## Directions
Could you format the material starting at the line containing "pose: elev=27.1 azim=0.4 roll=0.5 dist=1.08" and ending at the line containing "Dot at: (206, 332)", both lines included, as a JSON list of strings with one string per line and no blank lines?

***** Records supplied *****

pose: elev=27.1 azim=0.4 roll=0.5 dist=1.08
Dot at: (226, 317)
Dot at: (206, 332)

*****
***** Records supplied *****

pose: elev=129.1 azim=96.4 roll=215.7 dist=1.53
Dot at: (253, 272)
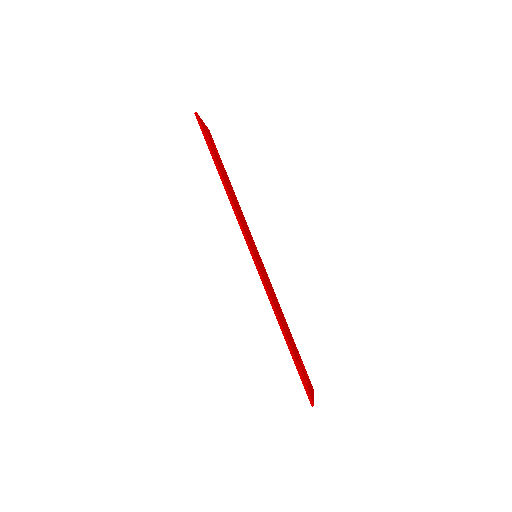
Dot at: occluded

*****

## Complete output
[
  "pose: elev=27.1 azim=0.4 roll=0.5 dist=1.08",
  "Dot at: (226, 317)",
  "Dot at: (206, 332)"
]